ELK 是 elastic 公司旗下三款产品ElasticSearch、Logstash、Kibana的首字母组合,也即Elastic Stack包含ElasticSearch、Logstash、Kibana、Beats。ELK提供了一整套解决方案,并且都是开源软件,之间互相配合使用,完美衔接,高效的满足了很多场合的应用,是目前主流的一种日志系统。
ElasticSearch 一个基于 JSON 的分布式的搜索和分析引擎,作为 ELK 的核心,它集中存储数据,
用来搜索、分析、存储日志。它是分布式的,可以横向扩容,可以自动发现,索引自动分片
Logstash 一个动态数据收集管道,支持以 TCP/UDP/HTTP 多种方式收集数据(也可以接受 Beats 传输来的数据),
并对数据做进一步丰富或提取字段处理。用来采集日志,把日志解析为json格式交给ElasticSearch
Kibana 一个数据可视化组件,将收集的数据进行可视化展示(各种报表、图形化数据),并提供配置、管理 ELK 的界面
Beats 一个轻量型日志采集器,单一用途的数据传输平台,可以将多台机器的数据发送到 Logstash 或 ElasticSearch
X-Pack 一个对Elastic Stack提供了安全、警报、监控、报表、图表于一身的扩展包,不过收费
官网:https://www.elastic.co/cn/ ,中文文档:https://elkguide.elasticsearch.cn/
下载elk各组件的旧版本:
https://www.elastic.co/downloads/past-releases
grok正则表达式参考:
https://github.com/logstash-plugins/logstash-patterns-core/blob/master/patterns/grok-patterns
注意,这里我不再沿用之前的主机配置。
系统:CentOS 7
zabbix server 192.168.1.252
es主节点/es数据节点/logstash 192.168.1.253
es主节点/es数据节点/kibana/head 192.168.1.254
es主节点/es数据节点/filebeat 192.168.1.255
# systemctl stop firewalld && systemctl disable firewalld
# sed -i 's/=enforcing/=disabled/g' /etc/selinux/config && setenforce 0
# vim /etc/security/limits.conf
* soft nofile 65536
* hard nofile 131072
* soft nproc 2048
* hard nproc 4096
# vim /etc/sysctl.conf
vm.max_map_count=655360
# sysctl -p
# tar zxf jdk-8u191-linux-x64.tar.gz && mv jdk1.8.0_191/ /usr/local/jdk
# vim /etc/profile
JAVA_HOME=/usr/local/jdk
PATH=$PATH:$JAVA_HOME/bin:$JAVA_HOME/jre/bin
CLASSPATH=.:$JAVA_HOME/lib/dt.jar:$JAVA_HOME/lib/tools.jar:$JAVA_HOME/jre/lib
export JAVA_HOME PATH CLASSPATH
# source !$
# java -version
# ln -s /usr/local/jdk/bin/java /usr/local/bin/java
Logstash支持多种输出介质,比如syslog、HTTP、TCP、elasticsearch、kafka等,而有时候我们想将收集到的日志中一些错误信息输出,并告警时,就用到了logstash-output-zabbix
这个插件,此插件可以将Logstash与zabbix进行整合,也就是将Logstash收集到的数据进行过滤,将有错误标识的日志输出到zabbix中,最后通过zabbix的告警机制进行触发、告警。
logstash-plugin
相关命令:logstash安装目录是/usr/local/logstash
列出所有已安装的插件
# /usr/local/logstash/bin/logstash-plugin list
列出已安装的插件及版本信息
# /usr/local/logstash/bin/logstash-plugin list --verbose
列出包含关键字的所有已安装插件
# /usr/local/logstash/bin/logstash-plugin list "http"
列出特定组的所有已安装插件( input,filter,codec,output)

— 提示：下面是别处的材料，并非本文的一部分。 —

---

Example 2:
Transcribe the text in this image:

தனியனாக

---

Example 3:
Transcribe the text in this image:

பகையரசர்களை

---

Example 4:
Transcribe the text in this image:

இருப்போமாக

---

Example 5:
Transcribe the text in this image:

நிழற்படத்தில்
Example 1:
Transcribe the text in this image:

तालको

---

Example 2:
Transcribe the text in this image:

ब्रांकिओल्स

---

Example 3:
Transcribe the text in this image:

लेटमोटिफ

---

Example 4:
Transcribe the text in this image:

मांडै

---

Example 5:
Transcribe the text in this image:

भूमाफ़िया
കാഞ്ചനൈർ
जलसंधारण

# /usr/local/logstash/bin/logstash-plugin list --group input
更新所有已安装的插件
# /usr/local/logstash/bin/logstash-plugin update
更新指定的插件
# /usr/local/logstash/bin/logstash-plugin update logstash-output-kafka
安装指定的插件
#/usr/local/logstash/bin/logstash-plugin install logstash-output-kafka
删除指定的插件
# /usr/local/logstash/bin/logstash-plugin remove logstash-output-kafka
# /usr/local/logstash/bin/logstash-plugin install logstash-output-zabbix
logstash-output-zabbix
安装好之后,就可以在logstash配置文件中使用了,下面是一个logstash-output-zabbix使用的例子:
zabbix {
zabbix_host => "[@metadata][zabbix_host]"

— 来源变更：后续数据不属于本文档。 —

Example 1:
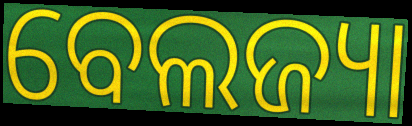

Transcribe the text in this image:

ବେଲଜ୍ୟା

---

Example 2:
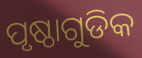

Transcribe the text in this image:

ପୃଷ୍ଠାଗୁଡିକ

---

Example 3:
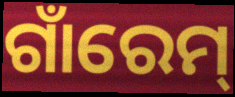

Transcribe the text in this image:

ଗାଁରେମ୍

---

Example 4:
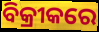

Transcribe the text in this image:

ବିକ୍ରୀକରେ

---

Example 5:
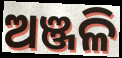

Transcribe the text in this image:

ଅଞ୍ଜଳି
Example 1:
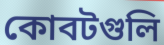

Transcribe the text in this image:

কোবটগুলি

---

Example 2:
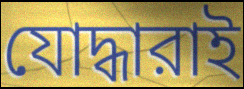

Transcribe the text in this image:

যোদ্ধারাই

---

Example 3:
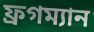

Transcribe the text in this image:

ফ্রগম্যান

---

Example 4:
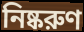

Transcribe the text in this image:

zabbix_key => "[@metadata][zabbix_key]"
zabbix_server_host => "x.x.x.x"
zabbix_server_port => "xxxx"
zabbix_value => "xxxx"
}
其中:
zabbix_host:表示Zabbix主机名字段名称, 可以是单独的一个字段, 也可以是 @metadata 字段的子字段, 是必需的设置,没有默认值。

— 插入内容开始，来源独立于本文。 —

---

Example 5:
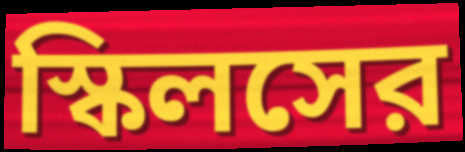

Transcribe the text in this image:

স্কিলসের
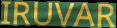
IRUVAR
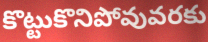
కొట్టుకొనిపోవువరకు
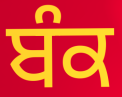
ਬੰਕ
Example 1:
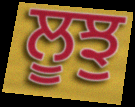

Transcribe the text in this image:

ਲੂਝੁ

zabbix_key:表示Zabbix项目键的值,也就是zabbix中的item,此字段可以是单独的一个字段, 也可以是 @metadata 字段的子字段,没有默认值。
zabbix_server_host:表示Zabbix服务器的IP或可解析主机名,默认值是 "localhost",需要设置为zabbix server服务器所在的地址。
zabbix_server_port:表示Zabbix服务器开启的监听端口,默认值是10051。
zabbix_value:表示要发送给zabbix item监控项的值对应的字段名称,默认值是 "message",也就是将"message"字段的内容
发送给上面zabbix_key定义的zabbix item监控项,当然也可以指定一个具体的字段内容发送给zabbix item监控项。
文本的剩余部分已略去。